# [Instruction]
All entries below are to be returned exactly, with pictures left out.

# [Data for review]
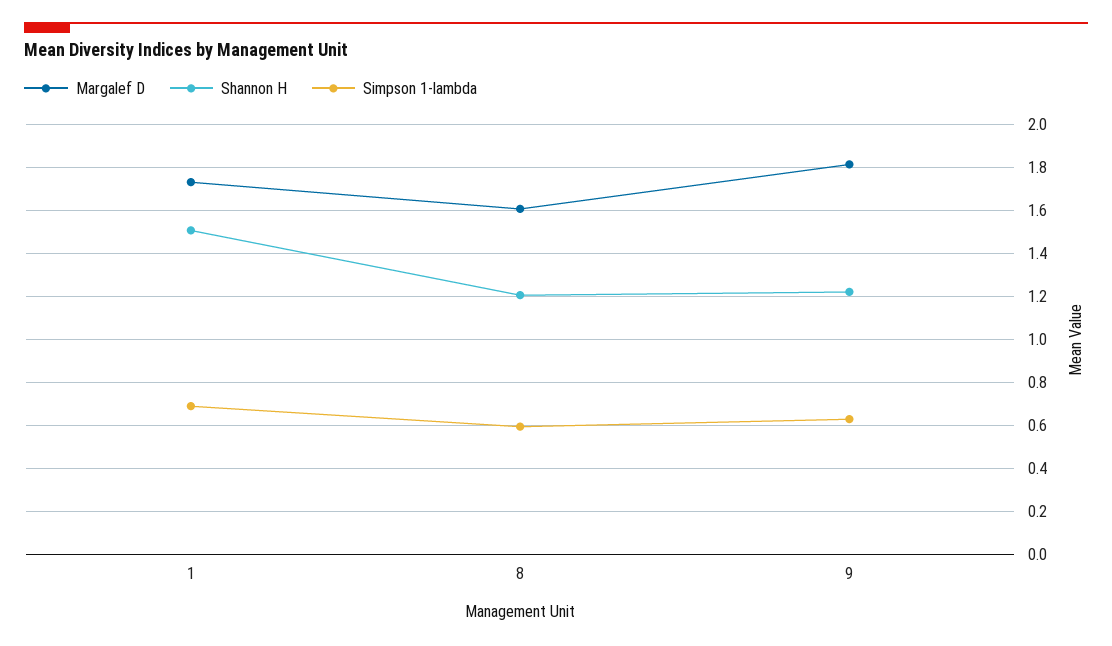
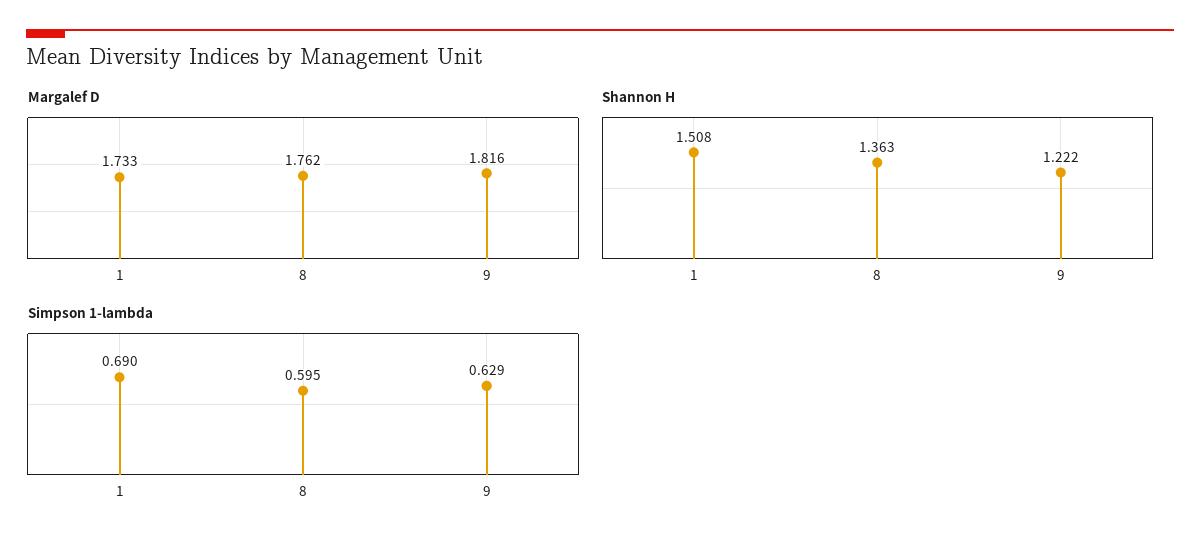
  {
    "Margalef D": {
      "1": 1.733,
-     "8": 1.6,
+     "8": 1.762,
      "9": 1.816
    },
    "Shannon H": {
      "1": 1.508,
-     "8": 1.2,
+     "8": 1.363,
      "9": 1.222
    },
    "Simpson 1-lambda": {
      "1": 0.69,
      "8": 0.595,
      "9": 0.629
    }
  }

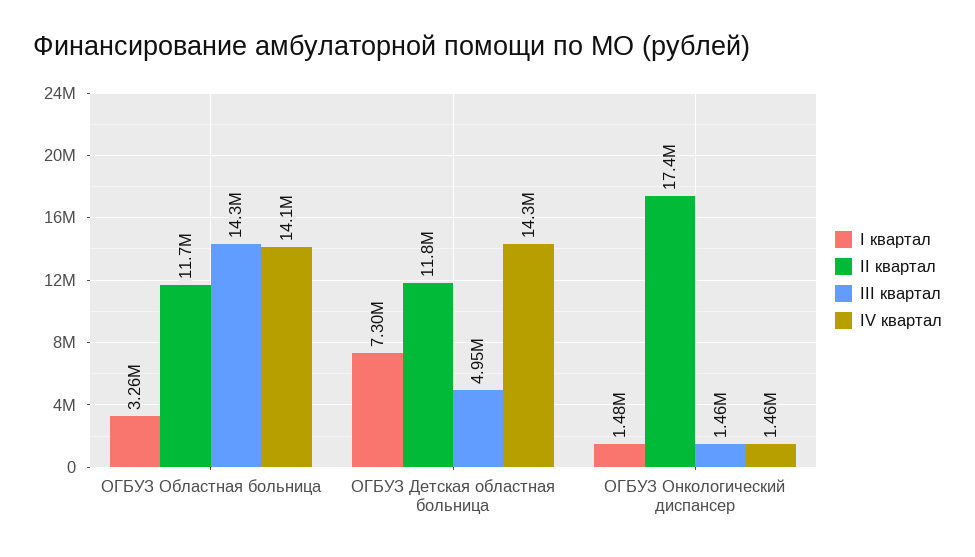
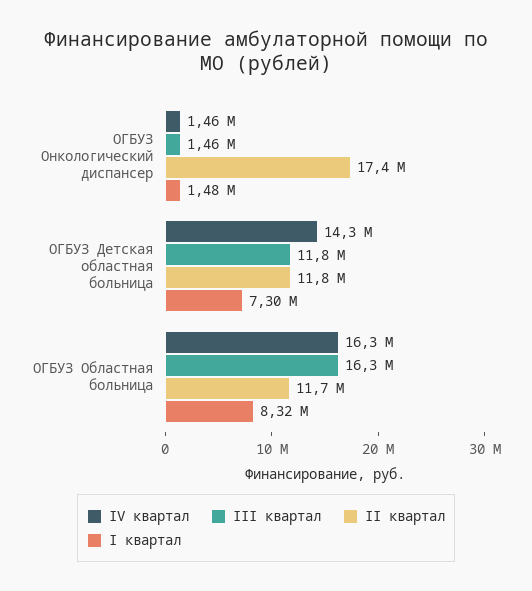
  {
    "I квартал": {
-     "ОГБУЗ Областная больница": 3260000,
+     "ОГБУЗ Областная больница": 8320000,
      "ОГБУЗ Детская областная больница": 7300000,
      "ОГБУЗ Онкологический диспансер": 1480000
    },
    "II квартал": {
      "ОГБУЗ Областная больница": 11700000,
      "ОГБУЗ Детская областная больница": 11800000,
      "ОГБУЗ Онкологический диспансер": 17400000
    },
    "III квартал": {
-     "ОГБУЗ Областная больница": 14300000,
+     "ОГБУЗ Областная больница": 16300000,
-     "ОГБУЗ Детская областная больница": 4950000,
+     "ОГБУЗ Детская областная больница": 11800000,
      "ОГБУЗ Онкологический диспансер": 1460000
    },
    "IV квартал": {
-     "ОГБУЗ Областная больница": 14100000,
+     "ОГБУЗ Областная больница": 16300000,
      "ОГБУЗ Детская областная больница": 14300000,
      "ОГБУЗ Онкологический диспансер": 1460000
    }
  }

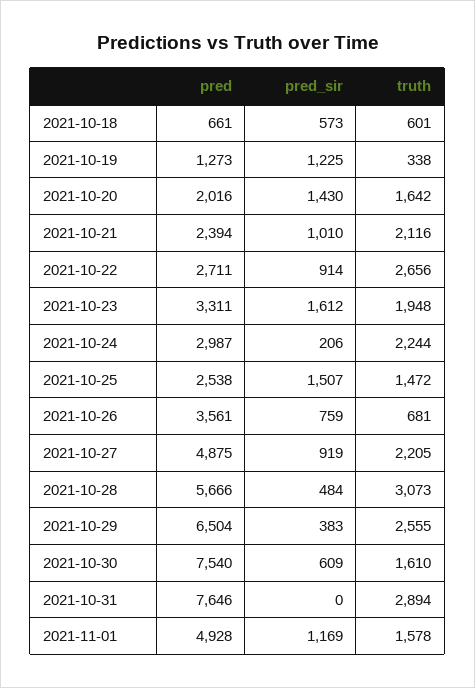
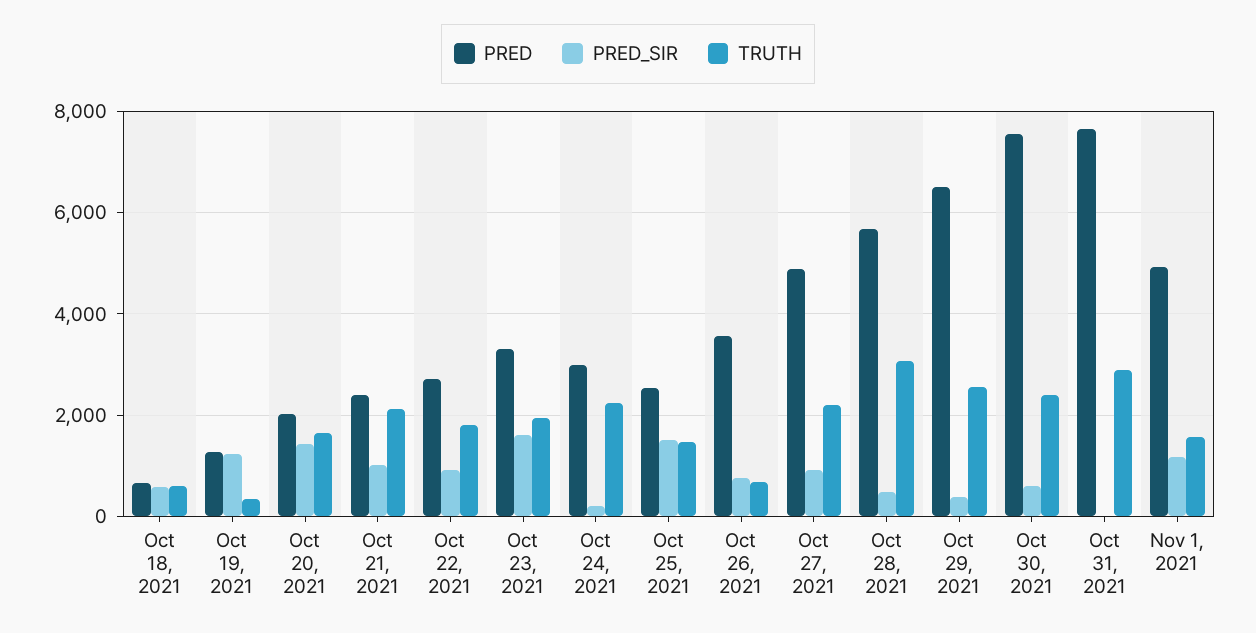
  {
    "pred": {
      "2021-10-18": 661,
      "2021-10-19": 1273,
      "2021-10-20": 2016,
      "2021-10-21": 2394,
      "2021-10-22": 2711,
      "2021-10-23": 3311,
      "2021-10-24": 2987,
      "2021-10-25": 2538,
      "2021-10-26": 3561,
      "2021-10-27": 4875,
      "2021-10-28": 5666,
      "2021-10-29": 6504,
      "2021-10-30": 7540,
      "2021-10-31": 7646,
      "2021-11-01": 4928
    },
    "pred_sir": {
      "2021-10-18": 573,
      "2021-10-19": 1225,
      "2021-10-20": 1430,
      "2021-10-21": 1010,
      "2021-10-22": 914,
      "2021-10-23": 1612,
      "2021-10-24": 206,
      "2021-10-25": 1507,
      "2021-10-26": 759,
      "2021-10-27": 919,
      "2021-10-28": 484,
      "2021-10-29": 383,
      "2021-10-30": 609,
      "2021-10-31": 0,
      "2021-11-01": 1169
    },
    "truth": {
      "2021-10-18": 601,
      "2021-10-19": 338,
      "2021-10-20": 1642,
      "2021-10-21": 2116,
-     "2021-10-22": 2656,
+     "2021-10-22": 1800,
      "2021-10-23": 1948,
      "2021-10-24": 2244,
      "2021-10-25": 1472,
      "2021-10-26": 681,
      "2021-10-27": 2205,
      "2021-10-28": 3073,
      "2021-10-29": 2555,
-     "2021-10-30": 1610,
+     "2021-10-30": 2400,
      "2021-10-31": 2894,
      "2021-11-01": 1578
    }
  }

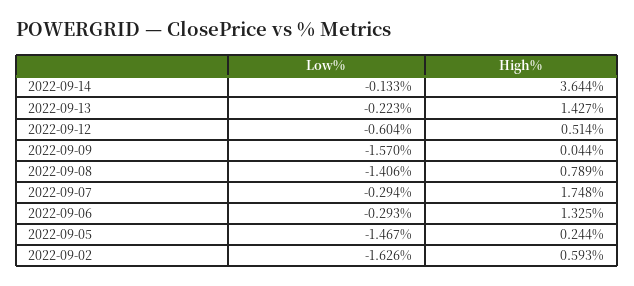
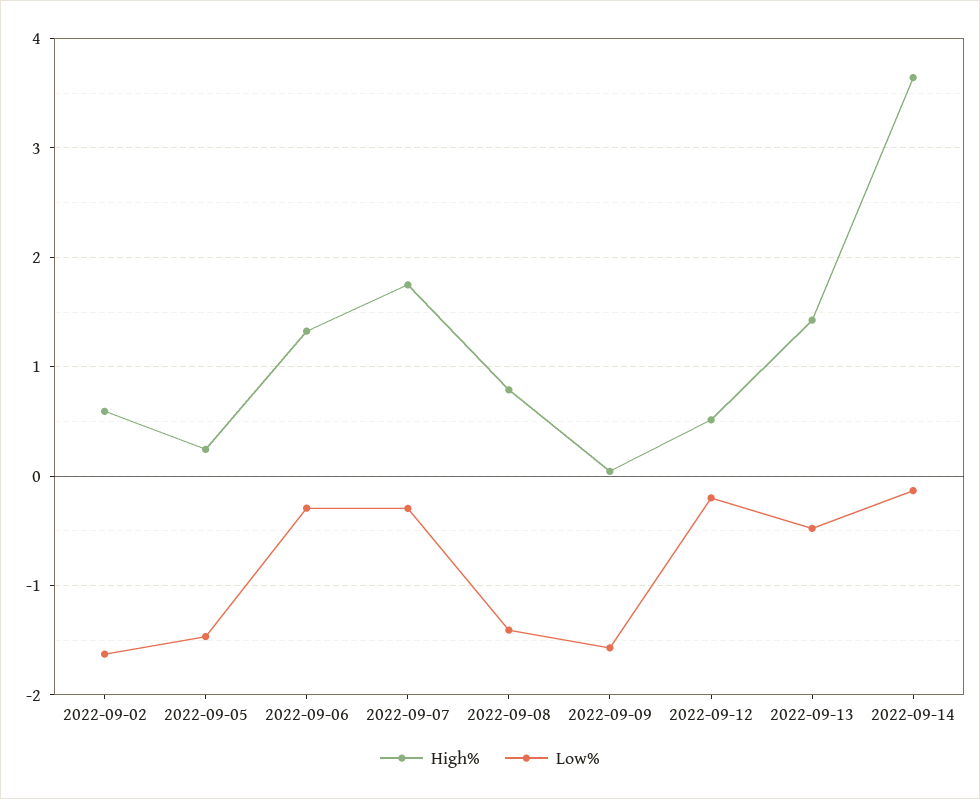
  {
    "Low%": {
      "2022-09-14": -0.133,
-     "2022-09-13": -0.223,
+     "2022-09-13": -0.5,
-     "2022-09-12": -0.604,
+     "2022-09-12": -0.2,
      "2022-09-09": -1.57,
      "2022-09-08": -1.406,
      "2022-09-07": -0.294,
      "2022-09-06": -0.293,
      "2022-09-05": -1.467,
      "2022-09-02": -1.626
    },
    "High%": {
      "2022-09-14": 3.644,
      "2022-09-13": 1.427,
      "2022-09-12": 0.514,
      "2022-09-09": 0.044,
      "2022-09-08": 0.789,
      "2022-09-07": 1.748,
      "2022-09-06": 1.325,
      "2022-09-05": 0.244,
      "2022-09-02": 0.593
    }
  }

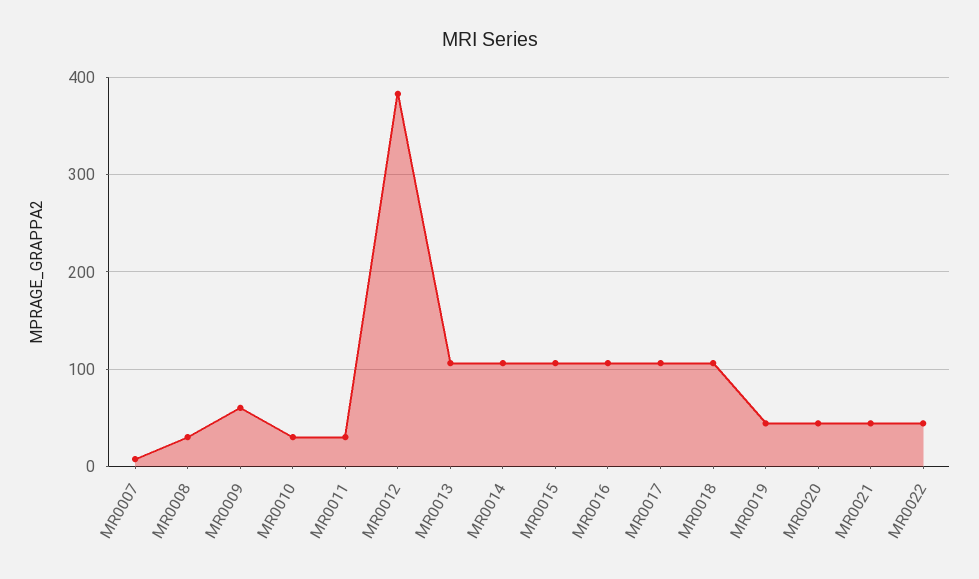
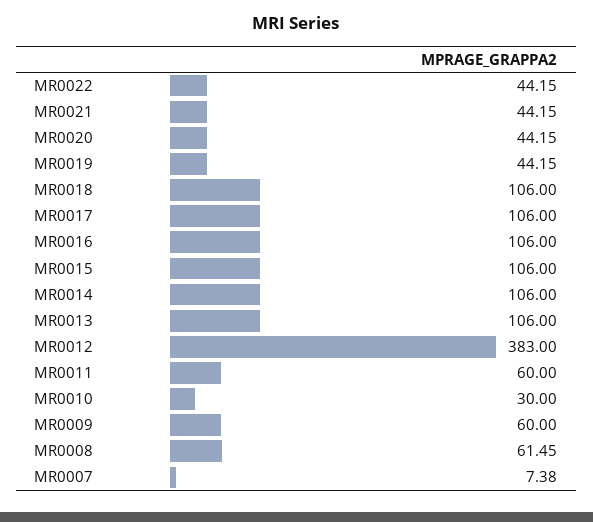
  {
    "MR0007": 7.38,
-   "MR0008": 30,
+   "MR0008": 61.45,
    "MR0009": 60,
    "MR0010": 30,
-   "MR0011": 30,
+   "MR0011": 60,
    "MR0012": 383,
    "MR0013": 106,
    "MR0014": 106,
    "MR0015": 106,
    "MR0016": 106,
    "MR0017": 106,
    "MR0018": 106,
    "MR0019": 44.15,
    "MR0020": 44.15,
    "MR0021": 44.15,
    "MR0022": 44.15
  }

# [Answer space]
  {
    "Margalef D": {
      "1": 1.733,
-     "8": 1.6,
+     "8": 1.762,
      "9": 1.816
    },
    "Shannon H": {
      "1": 1.508,
-     "8": 1.2,
+     "8": 1.363,
      "9": 1.222
    },
    "Simpson 1-lambda": {
      "1": 0.69,
      "8": 0.595,
      "9": 0.629
    }
  }

  {
    "I квартал": {
-     "ОГБУЗ Областная больница": 3260000,
+     "ОГБУЗ Областная больница": 8320000,
      "ОГБУЗ Детская областная больница": 7300000,
      "ОГБУЗ Онкологический диспансер": 1480000
    },
    "II квартал": {
      "ОГБУЗ Областная больница": 11700000,
      "ОГБУЗ Детская областная больница": 11800000,
      "ОГБУЗ Онкологический диспансер": 17400000
    },
    "III квартал": {
-     "ОГБУЗ Областная больница": 14300000,
+     "ОГБУЗ Областная больница": 16300000,
-     "ОГБУЗ Детская областная больница": 4950000,
+     "ОГБУЗ Детская областная больница": 11800000,
      "ОГБУЗ Онкологический диспансер": 1460000
    },
    "IV квартал": {
-     "ОГБУЗ Областная больница": 14100000,
+     "ОГБУЗ Областная больница": 16300000,
      "ОГБУЗ Детская областная больница": 14300000,
      "ОГБУЗ Онкологический диспансер": 1460000
    }
  }

  {
    "pred": {
      "2021-10-18": 661,
      "2021-10-19": 1273,
      "2021-10-20": 2016,
      "2021-10-21": 2394,
      "2021-10-22": 2711,
      "2021-10-23": 3311,
      "2021-10-24": 2987,
      "2021-10-25": 2538,
      "2021-10-26": 3561,
      "2021-10-27": 4875,
      "2021-10-28": 5666,
      "2021-10-29": 6504,
      "2021-10-30": 7540,
      "2021-10-31": 7646,
      "2021-11-01": 4928
    },
    "pred_sir": {
      "2021-10-18": 573,
      "2021-10-19": 1225,
      "2021-10-20": 1430,
      "2021-10-21": 1010,
      "2021-10-22": 914,
      "2021-10-23": 1612,
      "2021-10-24": 206,
      "2021-10-25": 1507,
      "2021-10-26": 759,
      "2021-10-27": 919,
      "2021-10-28": 484,
      "2021-10-29": 383,
      "2021-10-30": 609,
      "2021-10-31": 0,
      "2021-11-01": 1169
    },
    "truth": {
      "2021-10-18": 601,
      "2021-10-19": 338,
      "2021-10-20": 1642,
      "2021-10-21": 2116,
-     "2021-10-22": 2656,
+     "2021-10-22": 1800,
      "2021-10-23": 1948,
      "2021-10-24": 2244,
      "2021-10-25": 1472,
      "2021-10-26": 681,
      "2021-10-27": 2205,
      "2021-10-28": 3073,
      "2021-10-29": 2555,
-     "2021-10-30": 1610,
+     "2021-10-30": 2400,
      "2021-10-31": 2894,
      "2021-11-01": 1578
    }
  }

  {
    "Low%": {
      "2022-09-14": -0.133,
-     "2022-09-13": -0.223,
+     "2022-09-13": -0.5,
-     "2022-09-12": -0.604,
+     "2022-09-12": -0.2,
      "2022-09-09": -1.57,
      "2022-09-08": -1.406,
      "2022-09-07": -0.294,
      "2022-09-06": -0.293,
      "2022-09-05": -1.467,
      "2022-09-02": -1.626
    },
    "High%": {
      "2022-09-14": 3.644,
      "2022-09-13": 1.427,
      "2022-09-12": 0.514,
      "2022-09-09": 0.044,
      "2022-09-08": 0.789,
      "2022-09-07": 1.748,
      "2022-09-06": 1.325,
      "2022-09-05": 0.244,
      "2022-09-02": 0.593
    }
  }

  {
    "MR0007": 7.38,
-   "MR0008": 30,
+   "MR0008": 61.45,
    "MR0009": 60,
    "MR0010": 30,
-   "MR0011": 30,
+   "MR0011": 60,
    "MR0012": 383,
    "MR0013": 106,
    "MR0014": 106,
    "MR0015": 106,
    "MR0016": 106,
    "MR0017": 106,
    "MR0018": 106,
    "MR0019": 44.15,
    "MR0020": 44.15,
    "MR0021": 44.15,
    "MR0022": 44.15
  }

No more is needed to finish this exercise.